What Is a Countermove?
A countermove is a movement of a security's price that opposes the trend in price. A countermove happens right after the original trend, but in a smaller amount than the original trend. Investors and traders watch for countermoves to be able to enter the market at a favorable position.
A countermove is also known as a retracement.
- A countermove is a move in a security's price that is opposite of the current trend.
- If the price is trending down, a countermove is a small rally in price. If the price is trending up, a countermove is a small dip in price.
- Investors and traders often seek out countermoves to obtain a security at a beneficial price point in order to turn a profit.
- A trader seeking a long position would buy a security at a down countermove while a trader seeking a short position would sell at an up countermove.
- If the original market trend does not return, then a trader will lose money on their position.
- Traders can place stop-loss orders to prevent a significant loss if the trade does not go as they had planned.
Understanding a Countermove
A countermove is a small reversal in the price trend for a given security. If the price is trending down, a countermove is a small rally in price. If the price is trending up, a countermove is a small dip in price. Investors and traders can become proficient in recognizing countermoves so that they can time their entry into the market correctly to make profits by buying or selling.
Being able to determine a countermove is difficult because predicting the movement of any stock price is difficult. For example, if a stock's price dips, a trader may believe this to be a countermove, when in fact it could be the emergence of a new trend where the stock price continues to fall, with no return back to the previous higher level.

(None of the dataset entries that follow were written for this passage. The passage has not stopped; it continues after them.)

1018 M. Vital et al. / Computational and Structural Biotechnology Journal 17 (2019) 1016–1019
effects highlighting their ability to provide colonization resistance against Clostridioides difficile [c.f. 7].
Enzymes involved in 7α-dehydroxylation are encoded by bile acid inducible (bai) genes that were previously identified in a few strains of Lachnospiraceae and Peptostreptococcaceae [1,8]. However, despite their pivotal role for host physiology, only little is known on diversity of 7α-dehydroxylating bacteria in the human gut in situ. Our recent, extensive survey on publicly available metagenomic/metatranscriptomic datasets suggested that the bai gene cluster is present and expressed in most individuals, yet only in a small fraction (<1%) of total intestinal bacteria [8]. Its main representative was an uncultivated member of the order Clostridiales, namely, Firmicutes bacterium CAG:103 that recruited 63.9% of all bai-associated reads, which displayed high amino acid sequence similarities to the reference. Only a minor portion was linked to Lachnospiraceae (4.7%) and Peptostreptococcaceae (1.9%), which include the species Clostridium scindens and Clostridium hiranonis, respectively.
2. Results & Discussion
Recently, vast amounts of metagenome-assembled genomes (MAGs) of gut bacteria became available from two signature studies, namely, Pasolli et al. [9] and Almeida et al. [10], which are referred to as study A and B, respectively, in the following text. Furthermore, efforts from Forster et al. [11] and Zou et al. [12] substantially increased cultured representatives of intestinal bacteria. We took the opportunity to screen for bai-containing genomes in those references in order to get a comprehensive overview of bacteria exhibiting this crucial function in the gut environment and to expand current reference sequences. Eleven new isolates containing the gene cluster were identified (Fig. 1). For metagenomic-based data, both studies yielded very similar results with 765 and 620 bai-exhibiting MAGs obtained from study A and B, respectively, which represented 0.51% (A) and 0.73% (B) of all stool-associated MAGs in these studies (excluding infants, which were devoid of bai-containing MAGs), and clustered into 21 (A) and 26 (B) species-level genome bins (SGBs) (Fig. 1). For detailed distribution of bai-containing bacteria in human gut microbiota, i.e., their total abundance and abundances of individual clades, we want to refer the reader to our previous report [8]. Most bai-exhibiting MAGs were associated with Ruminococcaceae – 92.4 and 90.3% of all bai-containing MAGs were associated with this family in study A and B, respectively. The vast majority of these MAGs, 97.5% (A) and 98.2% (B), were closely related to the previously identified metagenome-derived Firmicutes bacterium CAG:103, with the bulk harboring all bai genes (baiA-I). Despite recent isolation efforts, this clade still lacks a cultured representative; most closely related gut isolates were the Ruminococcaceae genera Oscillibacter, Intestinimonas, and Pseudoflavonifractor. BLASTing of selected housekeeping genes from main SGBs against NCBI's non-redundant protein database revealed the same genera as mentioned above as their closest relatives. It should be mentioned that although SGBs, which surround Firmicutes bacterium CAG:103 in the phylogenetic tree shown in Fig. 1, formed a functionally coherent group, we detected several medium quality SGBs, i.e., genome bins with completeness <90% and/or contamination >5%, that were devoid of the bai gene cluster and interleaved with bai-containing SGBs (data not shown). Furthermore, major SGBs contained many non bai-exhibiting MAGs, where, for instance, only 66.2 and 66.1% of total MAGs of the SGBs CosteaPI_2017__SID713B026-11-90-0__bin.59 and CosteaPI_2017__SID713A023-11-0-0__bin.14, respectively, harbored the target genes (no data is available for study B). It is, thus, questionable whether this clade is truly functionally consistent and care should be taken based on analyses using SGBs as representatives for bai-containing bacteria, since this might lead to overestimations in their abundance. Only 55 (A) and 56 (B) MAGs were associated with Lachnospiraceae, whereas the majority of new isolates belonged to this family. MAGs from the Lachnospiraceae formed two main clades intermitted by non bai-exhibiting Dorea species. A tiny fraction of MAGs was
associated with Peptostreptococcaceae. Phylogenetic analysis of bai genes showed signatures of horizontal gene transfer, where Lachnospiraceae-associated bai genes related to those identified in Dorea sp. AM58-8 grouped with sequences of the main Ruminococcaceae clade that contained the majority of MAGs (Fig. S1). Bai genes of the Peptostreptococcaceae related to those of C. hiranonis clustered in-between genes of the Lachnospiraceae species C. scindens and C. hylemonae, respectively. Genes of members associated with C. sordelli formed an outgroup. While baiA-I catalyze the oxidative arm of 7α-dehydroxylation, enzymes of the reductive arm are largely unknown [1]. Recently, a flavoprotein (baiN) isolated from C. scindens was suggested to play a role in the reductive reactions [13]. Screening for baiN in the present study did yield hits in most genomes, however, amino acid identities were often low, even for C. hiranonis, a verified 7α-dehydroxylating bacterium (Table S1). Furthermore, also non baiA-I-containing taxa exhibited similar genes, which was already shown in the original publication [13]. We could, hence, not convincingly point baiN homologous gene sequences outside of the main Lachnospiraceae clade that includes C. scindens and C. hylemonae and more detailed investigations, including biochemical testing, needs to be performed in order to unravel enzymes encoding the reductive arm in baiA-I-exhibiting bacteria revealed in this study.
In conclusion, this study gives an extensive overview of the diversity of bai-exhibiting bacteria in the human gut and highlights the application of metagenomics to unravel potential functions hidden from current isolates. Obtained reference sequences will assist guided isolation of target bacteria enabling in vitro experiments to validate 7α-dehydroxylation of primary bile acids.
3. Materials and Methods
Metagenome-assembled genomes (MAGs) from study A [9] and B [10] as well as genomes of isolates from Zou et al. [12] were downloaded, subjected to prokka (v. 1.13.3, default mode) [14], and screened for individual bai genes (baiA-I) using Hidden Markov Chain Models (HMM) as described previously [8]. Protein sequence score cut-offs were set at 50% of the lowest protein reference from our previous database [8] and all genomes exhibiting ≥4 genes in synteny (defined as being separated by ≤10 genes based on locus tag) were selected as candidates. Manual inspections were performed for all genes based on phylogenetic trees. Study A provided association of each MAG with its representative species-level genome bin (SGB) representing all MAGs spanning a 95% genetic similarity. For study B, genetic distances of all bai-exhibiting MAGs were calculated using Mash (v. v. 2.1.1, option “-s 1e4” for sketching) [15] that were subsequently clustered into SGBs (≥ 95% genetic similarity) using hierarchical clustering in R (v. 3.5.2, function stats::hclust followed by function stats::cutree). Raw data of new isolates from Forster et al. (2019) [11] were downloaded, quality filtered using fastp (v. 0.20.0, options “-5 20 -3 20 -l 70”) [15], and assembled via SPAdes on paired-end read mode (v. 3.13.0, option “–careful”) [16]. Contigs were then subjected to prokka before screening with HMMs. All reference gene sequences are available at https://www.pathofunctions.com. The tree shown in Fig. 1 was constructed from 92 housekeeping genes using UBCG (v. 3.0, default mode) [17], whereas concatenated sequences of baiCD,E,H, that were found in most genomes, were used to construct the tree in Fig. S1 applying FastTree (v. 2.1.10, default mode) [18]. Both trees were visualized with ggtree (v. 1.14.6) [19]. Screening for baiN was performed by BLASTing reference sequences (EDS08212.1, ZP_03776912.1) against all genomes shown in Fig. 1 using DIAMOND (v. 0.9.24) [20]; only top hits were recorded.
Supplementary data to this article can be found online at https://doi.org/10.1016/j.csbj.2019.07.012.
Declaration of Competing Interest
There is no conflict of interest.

It is important to pay attention to the fundamentals and valuation of a stock rather than the fluctuations in price to help estimate its most likely trajectory. For this, investors employing a buy and hold strategy usually do not play the market with countermoves as a strategy to make profits.
Implementing a Countermove
A trader who wants to take a long position, which means buying low to sell high later, can recognize a price trending up. When a countermove down occurs, that is a good time to buy, at a slightly lower price than the immediately previous price, before the trend is restored and the price continues to rise.
Conversely, if a trader wants to take a short position, which means selling high and hoping to buy low later, they wait as the market falls to find a countermove, in which the price goes up slightly from the immediately previous falling price. When this countermove up occurs, the trader will sell, and then the market will return to the previous downward trend, and the trader can buy low to close the short position.
Because countermoves are smaller than the general trend, profits made immediately on taking a position are small, and real profits are only realized after the trend continues. If a trader or investor mistakes a reversal for a countermove, and the market trend doesn't return, the trader or investor can lose money.
This risk is high, even for experienced traders and investors, and is the main reason for instituting a stop-loss order. A stop-loss can prevent the market from going too far down in an upmarket trend or too far up in a down-market trend.
Example of a Countermove
If a stock price goes from $10 to $15, that is considered a move. If the stock price then goes down to $12 before climbing back up to $17, that would be considered a countermove. In the other direction, a stock price going from $40 down to $32 would be a move, while a brief climb back up to $36 before going down to $30 would be a countermove.